MANILA - The Philippine Institute for Development Studies (PIDS) on Thursday urged the government to strengthen its policies and infrastructure to boost internet access across the country, describing it as still lacking.
PIDS senior research fellow Jose Ramon Albert said the government's free wifi program "is still very, very, very, very far from achieving its goal" of providing free internet access nationwide.
Citing the 2019 National Information and Communications Technology (ICT) Household Survey, Albert said “some communities especially in BARMM have low access to telecom towers, fiber optic cable and free wifi.”
The poll was conducted before the COVID-19 pandemic, he noted.
Urban barangays, he said, have 61 percent of telecom towers, three times higher than rural barangays' 19 percent. Meanwhile, 95 percent of telecom towers are “privately-owned”.
Those barangays without towers may have access to cell signals but they vary: 61 percent of them get 4G signal, with higher concentration in urban barangays at 83 percent, while it is at 44 percent in rural areas.
“Meanwhile 3G is still prevalent in rural areas. Only 12 percent of all barangays have access to free wi-fi,” Albert said.

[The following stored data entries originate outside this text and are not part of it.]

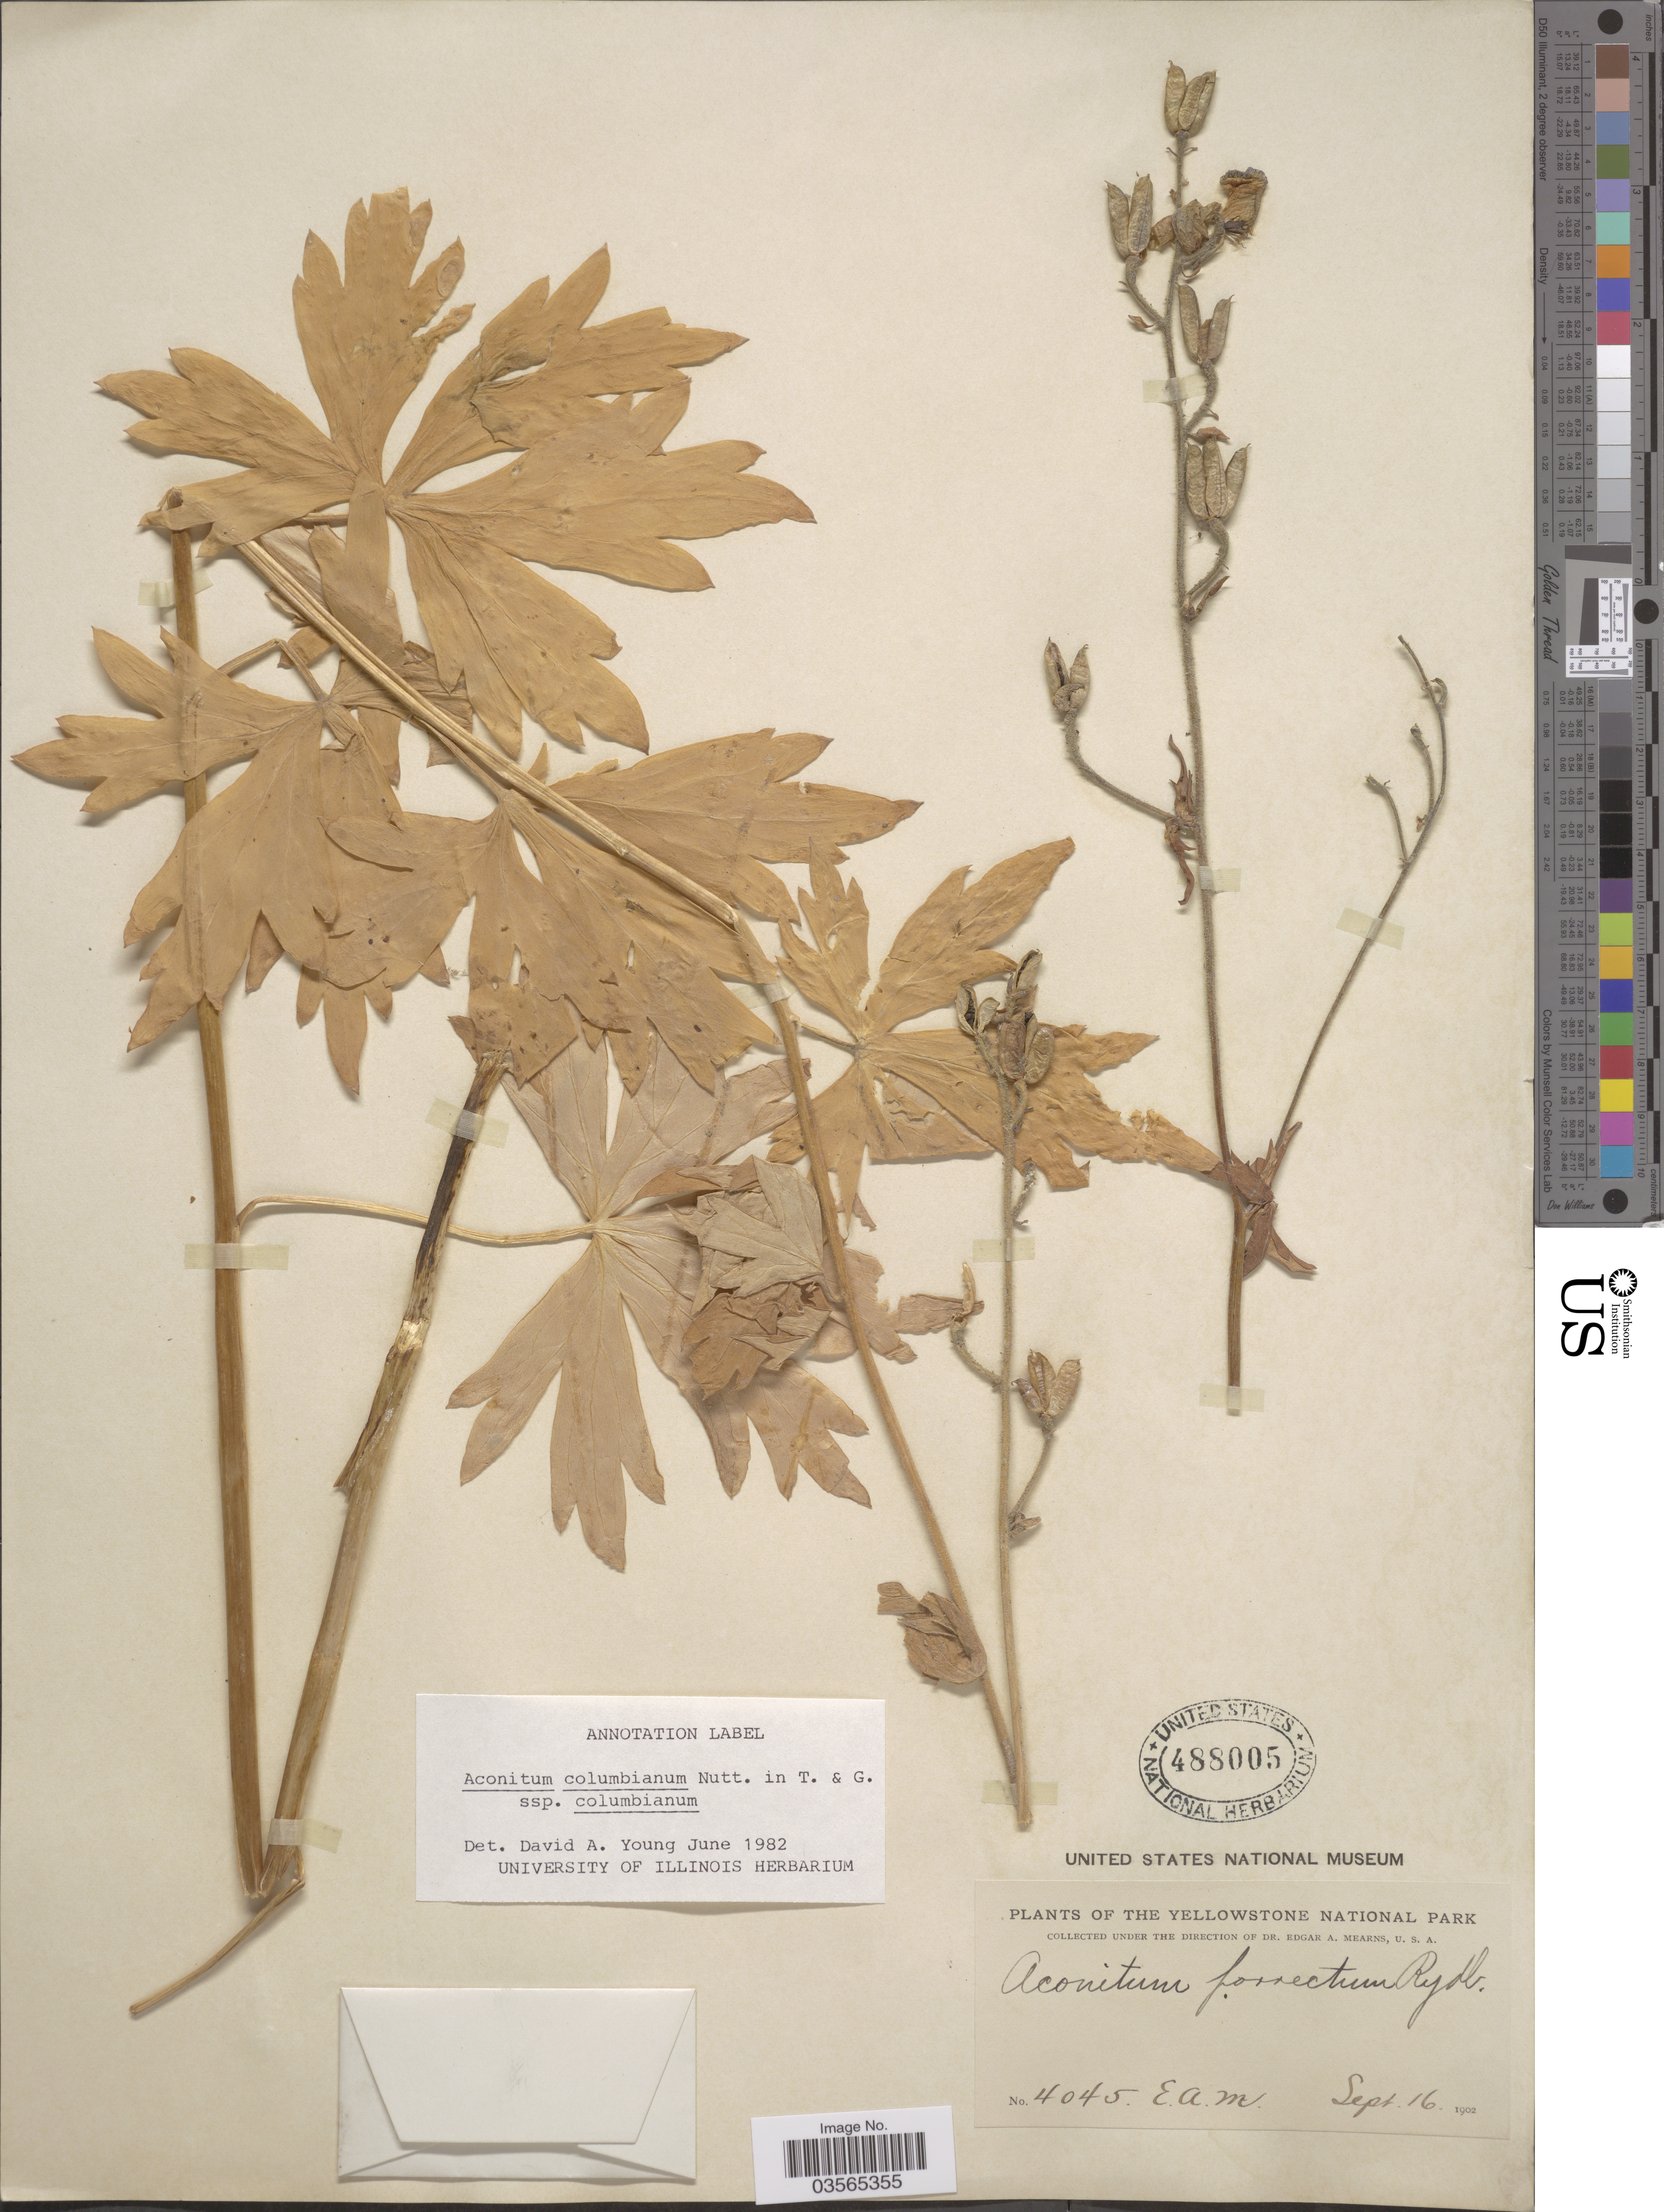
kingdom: Plantae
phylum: Tracheophyta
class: Magnoliopsida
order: Ranunculales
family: Ranunculaceae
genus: Aconitum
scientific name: Aconitum columbianum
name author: Nutt.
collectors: E. A. Mearns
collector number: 4045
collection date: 1902-09-16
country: United States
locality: The Yellowstone National Park.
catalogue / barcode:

“Although fiber offers the highest bandwidth and reliability, it is very expensive to deploy in areas with low population density."
Albert also said there is still “digital divide” even in cities, as 8 percent of barangays in Metro Manila do not have Internet Service Providers (ISPs).
Meanwhile, the top reasons why some households do not have internet are the following:
- high cost of internet subscription
- high cost of equipment
- non-availability of internet connection in the area
“Nine out of 10 Filipinos have access to television which shows TV is still going to be king especially for the campaign (for the upcoming elections),” said Albert.
He believes many government policies are “pre-digital” and should be updated.
“The key policy trust on ICT development thus should be on improving coverage and quality of connectivity and I hope this becomes a campaign issue,” Albert said.
“We should be working on improving digital literary skills. The DICT can partner with other government agencies and private sector to spread much more information about the importance of digitalization, the internet, ICT and all these technologies, cybersecurity.”
“Filipinos should also get engaged not just on social media but also in e-commerce and digital finance,” he added.
The government can “create programs” that can “re-skill the population, train older people on use of ICT, and improve awareness of its usefulness," he said.
It can “address bottlenecks” since this will "further engage greater ICT-usage.”
“The connectivity problems of the country is mainly caused by our analog-era policies and laws. Government investments in digital infrastructure must target network segments in areas where the market fails to deliver," said Albert.
"The government must also consider investing in areas where the private sector has difficulty competing and making a profit. However, the most critical role of the government is to introduce and enforce polices to address the accessibility, affordability and quality internet."
According to a Google report last month, digital transformation in the Philippines could generate as much as P5 trillion in annual economic value by 2030 as technology helps businesses shift online and grow during the pandemic.
In 2020, the Internet economy in the Philippines was estimated to be worth $7.5 billion, economists from AlphaBeta said.
This is expected to grow 30 percent annually to $28 billion by 2025, said AlphaBeta Founder and managing director Fraser Thompson.
This can be owed to the country’s young and tech-savvy population, Thompson said.